SAN FRANCISCO (Reuters) - The Federal Reserve has not lost credibility in its promise to keep inflation around 2 percent, despite a recent drop in the pace of price increases and a longstanding shortfall from its goal, Cleveland Federal Reserve Bank President Loretta Mester said on Friday.
Inflation expectations, she said, remain stable, and show no sign that businesses or households have lost faith that the Fed will let inflation slip, she said, rebutting perhaps the main argument of policymakers who feel interest rates should be cut soon.
“I don’t see much evidence that inflation expectations are moving down. They have been relatively stable,” she said in an interview with Reuters at a monetary policy conference. “I don’t see a compelling case that we have lost credibility on the inflation target.”
Mester said she sees risks to her outlook for economic growth of 2 to 2.5 percent as balanced, and with job growth continuing there seemed no reason to consider raising or lowering rates.

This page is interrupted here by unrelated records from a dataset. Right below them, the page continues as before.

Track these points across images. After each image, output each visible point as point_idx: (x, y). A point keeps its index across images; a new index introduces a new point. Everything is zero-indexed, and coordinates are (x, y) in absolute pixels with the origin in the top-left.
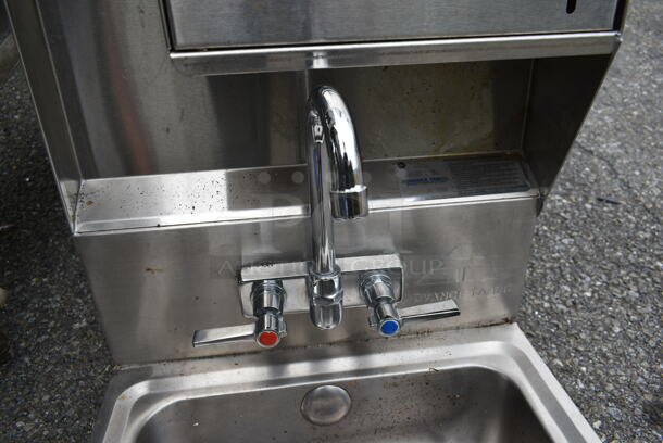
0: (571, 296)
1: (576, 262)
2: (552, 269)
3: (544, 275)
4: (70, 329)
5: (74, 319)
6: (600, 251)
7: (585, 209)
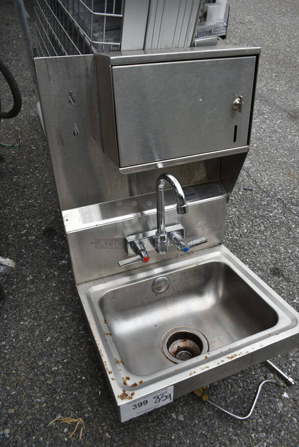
0: (239, 233)
1: (239, 218)
2: (230, 222)
3: (227, 225)
4: (25, 281)
5: (25, 276)
6: (248, 212)
7: (240, 194)
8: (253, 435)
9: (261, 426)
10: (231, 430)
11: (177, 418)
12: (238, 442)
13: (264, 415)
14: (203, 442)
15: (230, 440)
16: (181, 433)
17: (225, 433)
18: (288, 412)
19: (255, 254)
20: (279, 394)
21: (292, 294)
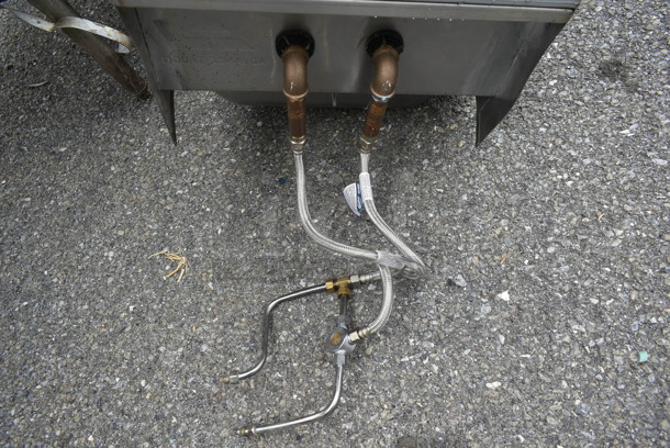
8: (412, 341)
9: (432, 331)
13: (447, 317)
18: (495, 323)
19: (579, 32)
20: (493, 292)
21: (627, 116)
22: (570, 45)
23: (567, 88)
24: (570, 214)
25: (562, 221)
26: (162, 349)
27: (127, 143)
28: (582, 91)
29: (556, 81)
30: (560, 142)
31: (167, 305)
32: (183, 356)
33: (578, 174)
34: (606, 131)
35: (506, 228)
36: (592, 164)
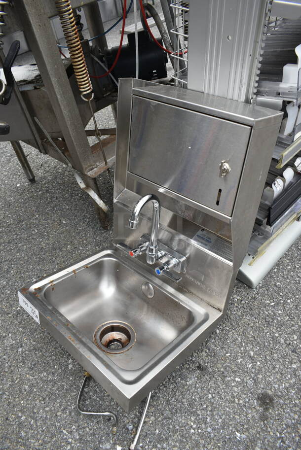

The recent performance of the economy “kind of tells you we are in an equilibrium. ... There is no real compelling reason to move from where we are,” she said.
The Fed earlier this week kept interest rates steady at their current range of between 2.25 and 2.5 percent. Investors had expected a signal the Fed might reduce rates in coming months after new data showed inflation, excluding volatile food and energy prices, running at around 1.6 percent, below the Fed’s 2 percent goal.
It has been roughly the same since the Fed set that 2 percent goal in 2012, though for much of that time the economy was recovering from the severe 2007 to 2009 recession and unemployment was high.
The Fed was near its target for much of last year.
Mester said she did not expect the recent decline in inflation to last and did not think the Fed should respond to it - a view shared by top officials including Fed Chair Jerome Powell and Vice Chair Richard Clarida. Some of her colleagues have suggested the Fed may need to cut rates to show it is serious about hitting the 2 percent goal, or risk a blow to its credibility.
“I am not one of these people who say, Oh, we got that reading of 1.6 and we have to do something about it,” she said.